Suara pelatuk ditekan terdengar begitu keras hingga menyebabkan ibu dari bayi tersebut meninggal karena tembakan di kepalanya. Sang buah hati seketika menangis sebab ikatan batin cukup kuat dan juga rasa terkejutnya. 

Tangisannya pun terdengar di telinga orang-orang yang menyerang wanita itu mengakibatkan mereka menyadari jika sang bayi masih berada di sekitar sini. 

"Cepat cari bocah itu sampai dapat!" 

Gracia tak kalah terkejutnya dengan situasi yang terjadi sekarang, benar kata ibu bayi ini nyawa mereka dalam bahaya jika tidak segera pergi. 

Wanita tersebut melepaskan jaket di tubuhnya dengan cepat dan digunakan untuk membalut tubuh sang bayi. "Sstt, tenanglah, Sayang! Jangan menangis! Kita harus segera pergi dari sini." 

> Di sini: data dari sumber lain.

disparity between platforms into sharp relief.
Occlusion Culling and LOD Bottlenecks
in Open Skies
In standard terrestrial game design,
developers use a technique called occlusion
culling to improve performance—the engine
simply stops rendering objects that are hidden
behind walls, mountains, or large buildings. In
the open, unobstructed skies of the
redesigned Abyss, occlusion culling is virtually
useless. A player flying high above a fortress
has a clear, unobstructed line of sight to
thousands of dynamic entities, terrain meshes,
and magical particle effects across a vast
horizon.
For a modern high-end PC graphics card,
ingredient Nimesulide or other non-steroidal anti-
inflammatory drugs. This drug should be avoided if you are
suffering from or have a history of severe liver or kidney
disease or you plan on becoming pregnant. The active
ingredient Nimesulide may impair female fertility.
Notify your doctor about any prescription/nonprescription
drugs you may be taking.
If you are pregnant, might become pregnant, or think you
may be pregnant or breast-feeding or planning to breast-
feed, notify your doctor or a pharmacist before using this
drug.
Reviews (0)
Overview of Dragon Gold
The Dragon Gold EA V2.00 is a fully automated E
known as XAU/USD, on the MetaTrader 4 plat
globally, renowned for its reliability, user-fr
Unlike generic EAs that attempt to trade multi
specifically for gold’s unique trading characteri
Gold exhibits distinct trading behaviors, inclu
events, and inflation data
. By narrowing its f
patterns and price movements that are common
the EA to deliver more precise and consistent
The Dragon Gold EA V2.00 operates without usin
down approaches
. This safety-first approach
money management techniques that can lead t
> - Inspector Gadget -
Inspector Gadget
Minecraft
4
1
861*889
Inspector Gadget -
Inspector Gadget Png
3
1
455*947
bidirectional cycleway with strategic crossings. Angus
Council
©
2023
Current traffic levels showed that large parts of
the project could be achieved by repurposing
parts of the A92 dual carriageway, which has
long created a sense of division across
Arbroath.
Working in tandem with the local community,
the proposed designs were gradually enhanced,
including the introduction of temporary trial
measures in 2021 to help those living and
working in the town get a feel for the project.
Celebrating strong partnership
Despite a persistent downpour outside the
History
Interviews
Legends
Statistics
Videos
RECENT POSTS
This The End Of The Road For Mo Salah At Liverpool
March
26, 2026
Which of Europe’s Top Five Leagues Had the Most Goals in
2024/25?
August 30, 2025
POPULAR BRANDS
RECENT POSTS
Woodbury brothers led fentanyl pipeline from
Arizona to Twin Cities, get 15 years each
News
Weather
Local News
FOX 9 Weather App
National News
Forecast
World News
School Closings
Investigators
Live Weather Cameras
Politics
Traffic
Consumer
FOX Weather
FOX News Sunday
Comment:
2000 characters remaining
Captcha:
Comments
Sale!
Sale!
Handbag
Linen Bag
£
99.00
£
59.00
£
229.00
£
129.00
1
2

Mereka harus segera melarikan diri, tetapi tak mungkin berlari dengan membiarkan bayi ini kedinginan tanpa pakaian. Itulah sebabnya Gracia menggunakan jaketnya sebagai alternatif. 

Setelah siap mereka pun segera berlari, menjauh dari kegelapan menyusuri gang-gang kecil, Gracia berlari sambil mendekap erat bayi itu dalam pelukannya.  Dia terus melangkah mencoba mencari tempat yang ramai untuk menyamarkan keberadaannya. 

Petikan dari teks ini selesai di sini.